I’m going to take a leap of faith here and assume that the town of Kickapoo was named after the Kickapoo Indians. Here’s a brief history of their time in Illinois courtesy of NativeAmericans.com:

“Kickapoo Native North Americans, whose language belongs to the Algonquian branch of the Algonquian-Wakashan linguistic stock and who in the late 17th cent. occupied SW Wisconsin. They were closely related to the Sac and Fox. The culture of the Kickapoo was essentially that of the Eastern Woodlands area, but they also hunted buffalo, one of the few traits that the Kickapoo adopted from their neighbors in the Plains area.

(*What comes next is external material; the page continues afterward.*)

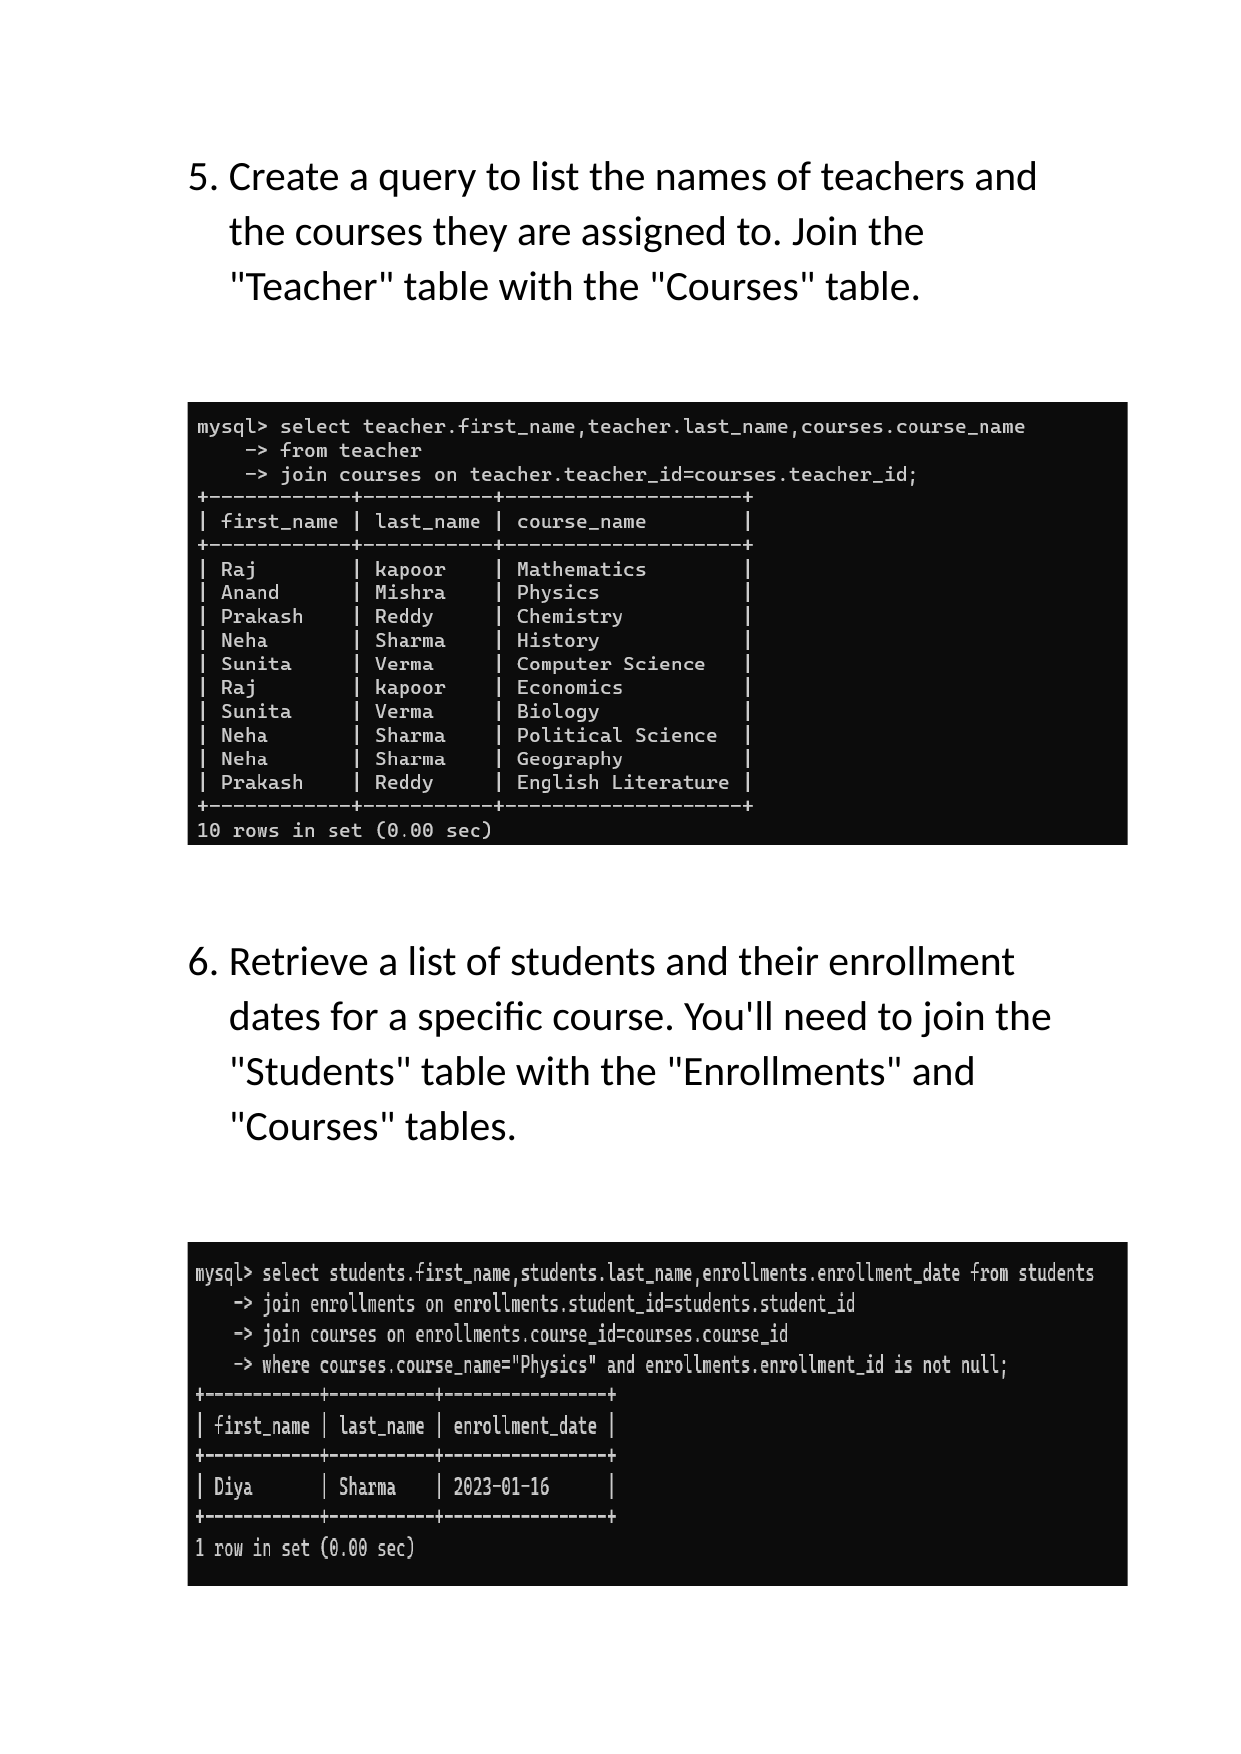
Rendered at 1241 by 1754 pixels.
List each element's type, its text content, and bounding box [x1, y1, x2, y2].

After the allied Kickapoo, Ojibwa, Ottawa, Potawatomi, and Sac and Fox tribes massacred (c.1769) the Illinois, they partitioned the Illinois territory. The Kickapoo, numbering about 3,000, moved south to central Illinois. Later they split in two; the Vermilion group settled on the Vermilion River, a tributary of the Wabash, and the Prairie group on the Sangamon River. The Kickapoo, a power in the region, sided with the British in the American Revolution and in the War of 1812, when they aided the Shawnee chief Tecumseh. By the Treaty of Edwardsville (1819) the Kickapoo ceded all their lands in Illinois to the United States.”